By the end of the production, I had witnessed some amazing performances from all of our actors, and not least from Annicka. She was raw and real, a pure actor. One of my favorite scenes in the film consists of a single shot of Fiona in the dark. She says two lines and breaks my heart, even though her back is to us and we’re thirty feet away.

Soon enough, it was time to say goodbye. The wrap party in Baler was fueled by too much alcohol, and that was my first experience with fun-drunk Annicka. Much later, I’d meet not-fun-anymore-drunk Annicka. But for this particular night, things were great.

‘You don’t know how much this experience has changed me,’ she said. I hoped things would work out for her.
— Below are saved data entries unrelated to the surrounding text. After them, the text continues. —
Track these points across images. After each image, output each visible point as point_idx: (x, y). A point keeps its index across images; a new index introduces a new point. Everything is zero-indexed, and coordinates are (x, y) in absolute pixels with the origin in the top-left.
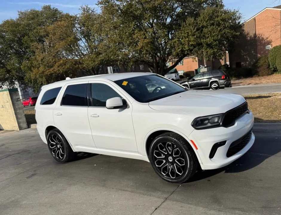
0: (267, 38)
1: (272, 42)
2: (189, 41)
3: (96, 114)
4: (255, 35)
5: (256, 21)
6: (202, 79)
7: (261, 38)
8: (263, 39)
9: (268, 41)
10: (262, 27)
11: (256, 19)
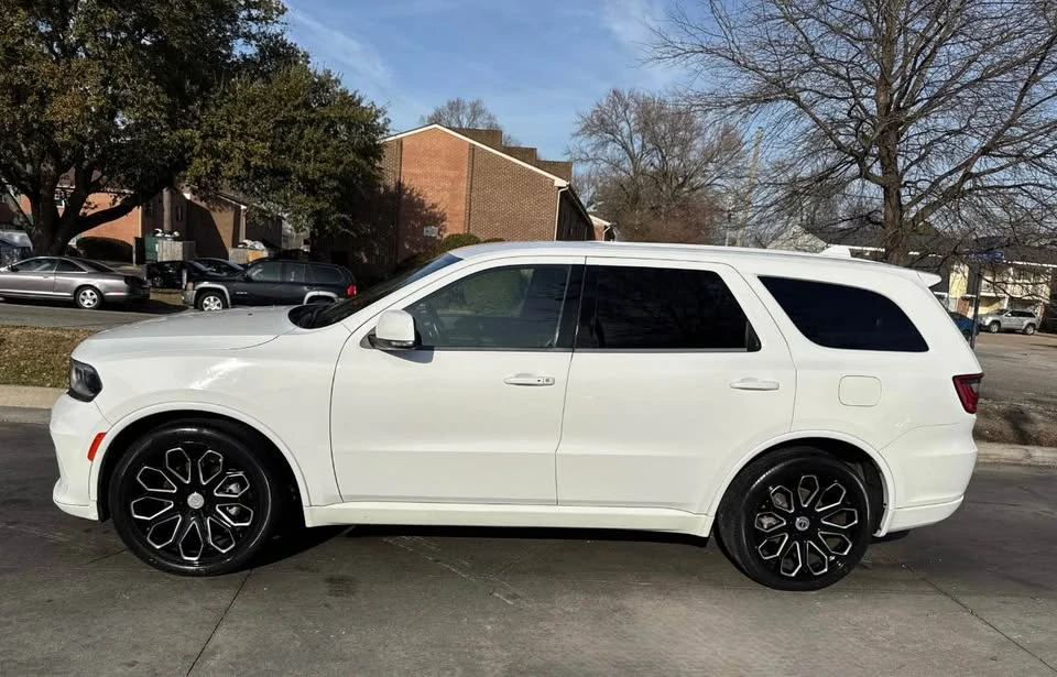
0: (434, 206)
1: (445, 220)
4: (399, 185)
5: (404, 152)
6: (275, 283)
7: (416, 200)
8: (421, 204)
9: (435, 214)
10: (418, 171)
11: (404, 144)
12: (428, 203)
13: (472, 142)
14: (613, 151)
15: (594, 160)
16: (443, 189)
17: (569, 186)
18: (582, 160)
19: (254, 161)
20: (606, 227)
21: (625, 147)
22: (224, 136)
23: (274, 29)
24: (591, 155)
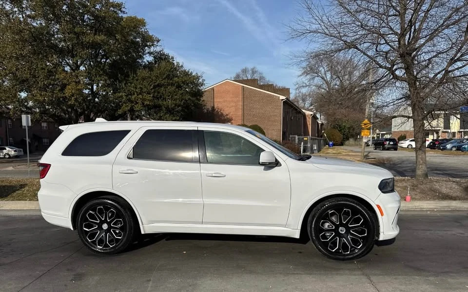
0: (227, 115)
1: (232, 120)
2: (144, 100)
3: (220, 173)
4: (214, 107)
5: (215, 92)
7: (220, 113)
8: (222, 114)
9: (228, 118)
10: (221, 100)
11: (215, 90)
12: (225, 114)
13: (243, 85)
14: (318, 81)
15: (309, 86)
16: (232, 106)
17: (287, 98)
18: (303, 86)
19: (146, 103)
20: (311, 115)
21: (323, 78)
22: (134, 94)
23: (158, 49)
24: (308, 84)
Months later, Apocalypse Child was finally finished and showed at the QCinema Film Festival, where it won Best Film and a few other awards including Best Supporting Actress for Annicka.

Since then the film has had it’s share of critical success, competing in film festivals in places like Italy, New York and Korea with upcoming festivals in Poland, Toronto and Laos. We’ve also had some local success with seven Gawad Urian nominations and nine Film Academy nominations, the bulk of those being for acting. Our five main actors, Sid Lucero, Annicka Dolonius, Gwen Zamora, RK Bagatsing and Ana Abad Santos made our film what it is and deserve every nomination and award they have coming to them.

They proved to me that old adage that 90% of directing actors is casting.

I’ve become closer to all of the actors since the shoot, and I’m thrilled at all the success they’ve had. But as far as their personal lives are concerned, there’s one success story that brings me more relief than joy.

One year later, Sid Lucero and Annicka Dolonius are still together, and if you want to liven up a party, you can’t do better than inviting them to your festival event or birthday party. They still look at each other like they did when they were playing Ford and Fiona, and it’s still obvious to everyone how in love they are.

I called her and asked to meet recently.

‘What’s up?’ she asked. They want me to write about you, I said. About how I met you, what it was like to work with you. But I’ve gotten to know you, maybe too well, and I wanted to know how much I can say.

She looked at me, nervous but smiling. She took a deep breath. She dove in like she always does, braver than she ought to be.